For advanced use cases, deploy multiple AI agents with different personalities using the xspace-agent SDK directly:

import { AgentTeam } from 'xspace-agent';

const team = new AgentTeam({
  auth: {
    token: process.env.X_AUTH_TOKEN,
    ct0: process.env.X_CT0,
  },
  agents: [
    {
      name: 'Optimist',
      ai: {
        provider: 'openai',
        apiKey: process.env.OPENAI_API_KEY,
        systemPrompt: 'You always see the positive side of technology trends. Be enthusiastic but grounded.',
      },
    },
    {
      name: 'Skeptic',
      ai: {
        provider: 'claude',
        apiKey: process.env.ANTHROPIC_API_KEY,
        systemPrompt: 'You question hype and push for evidence. Be respectful but critical.',
      },
    },
  ],
});

await team.join('https://x.com/i/spaces/1abc123');

This creates a multi-agent debate where each agent has a distinct personality and LLM provider.

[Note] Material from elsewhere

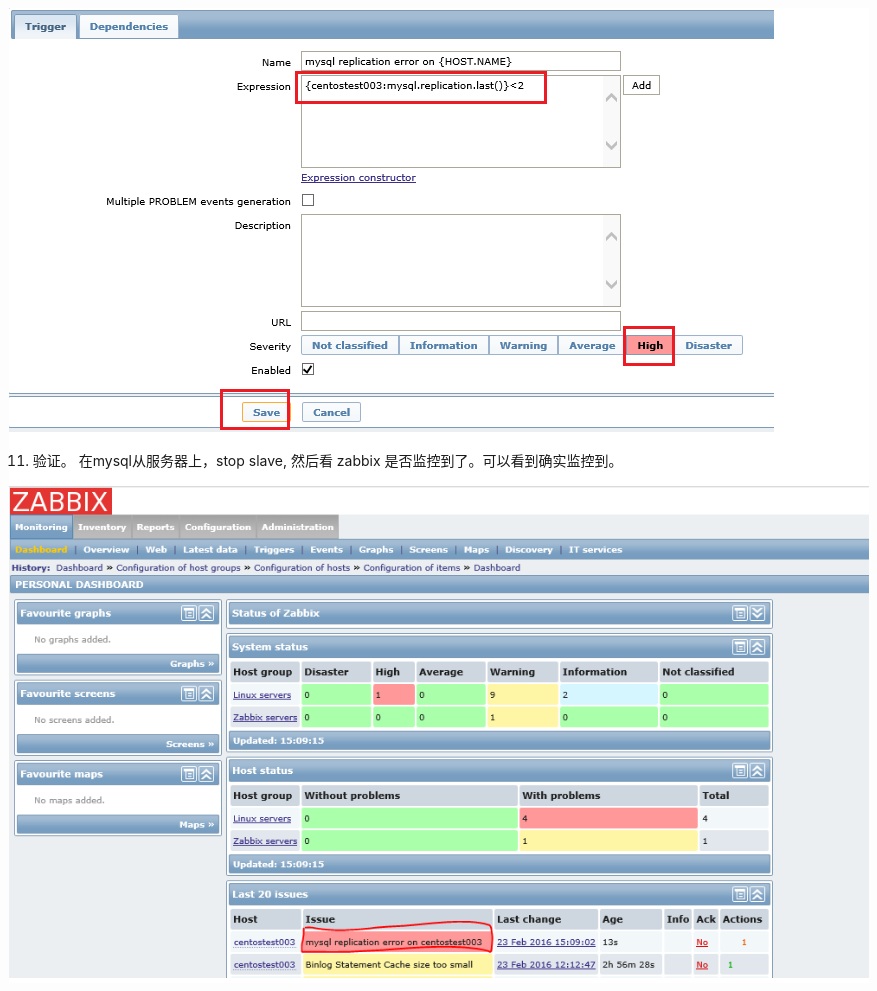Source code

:   ![](./media/open-source-azure-virtual-machines-linux-configure-zabbix-3/12.png)
 
11.	验证。 在mysql从服务器上，stop slave, 然后看 zabbix 是否监控到了。可以看到确实监控到。

  ![](./media/open-source-azure-virtual-machines-linux-configure-zabbix-3/13.png)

Part 10: MCP Tools Reference

Complete reference for all Space-related MCP tools:

Tool Description Key Parameters
x_space_join Join a Space with an AI voice agent url (required), provider, apiKey, systemPrompt, model, voiceId, headless
x_space_leave Leave the active Space None
x_space_status Get agent status None
x_space_transcript Get recent transcriptions limit (default: 50)
x_get_spaces Discover live/scheduled Spaces filter (live/scheduled/all), topic, limit
x_scrape_space Scrape Space metadata url

Part 11: Monitoring & Debugging

Help me monitor and troubleshoot my Space agent:

  1. Check if the agent is active:

    "What's the status of my Space agent?"
    
  2. Watch the transcript in real time:

    "Show me the latest transcriptions from the Space"
    
  3. Common issues:

    • "xspace-agent is not installed" — Run npm install xspace-agent
    • "X_AUTH_TOKEN is required" — Set your session cookies (they expire, refresh from browser)
    • "An agent is already active" — Call leaveSpace() before joining another
    • Agent joins but doesn't speak — Host hasn't approved speaker request yet
    • Poor transcription quality — Try switching STT provider (Groq is fastest, OpenAI is most accurate)
    • High latency responses — Switch to Groq for LLM, reduce maxHistory
  4. Event logging: The agent logs events to the console:

    • 🎙️ [Speaker]: text — Someone spoke and was transcribed
    • 🤖 Agent: text — The agent generated and spoke a response
    • 🔄 Agent status: ... — Lifecycle change
    • ❌ Agent error: ... — Something went wrong
    • 📡 Space has ended — The host closed the Space

Part 12: Best Practices

  1. Start as a listener — Let the agent listen for 30-60 seconds before it starts responding to understand the conversation context
  2. Keep responses short — 1-2 sentences works best in live audio; long responses lose the audience
  3. Use a clear system prompt — Define the agent's role, tone, and topic boundaries explicitly
  4. Choose the right voice — ElevenLabs for professional settings, OpenAI TTS for casual, browser TTS for testing
  5. Monitor the agent — Check status and transcript periodically to ensure quality
  6. Be transparent — Consider having the agent identify itself as AI when it first speaks
  7. Respect rate limits — Don't rapidly join and leave Spaces; X may flag the account
  8. Rotate cookies — Session cookies expire; check and refresh them regularly
  9. Test in small Spaces first — Join a Space with a few listeners before deploying to large audiences
  10. Have a shutdown plan — Always be ready to call leaveSpace() if the agent misbehaves

My Space Agent Goals

(Replace before pasting)

  • What kind of Spaces do I want to join? TOPIC_OR_NICHE
  • What role should the agent play? ROLE (e.g., expert, moderator, co-host)
  • Which AI provider do I prefer? PROVIDER (openai, claude, groq)
  • Do I need premium voice quality? YES/NO
  • Am I running via MCP, Node.js, or CLI? RUNTIME

Start with Part 2 — help me get authenticated and join my first Space with an AI agent.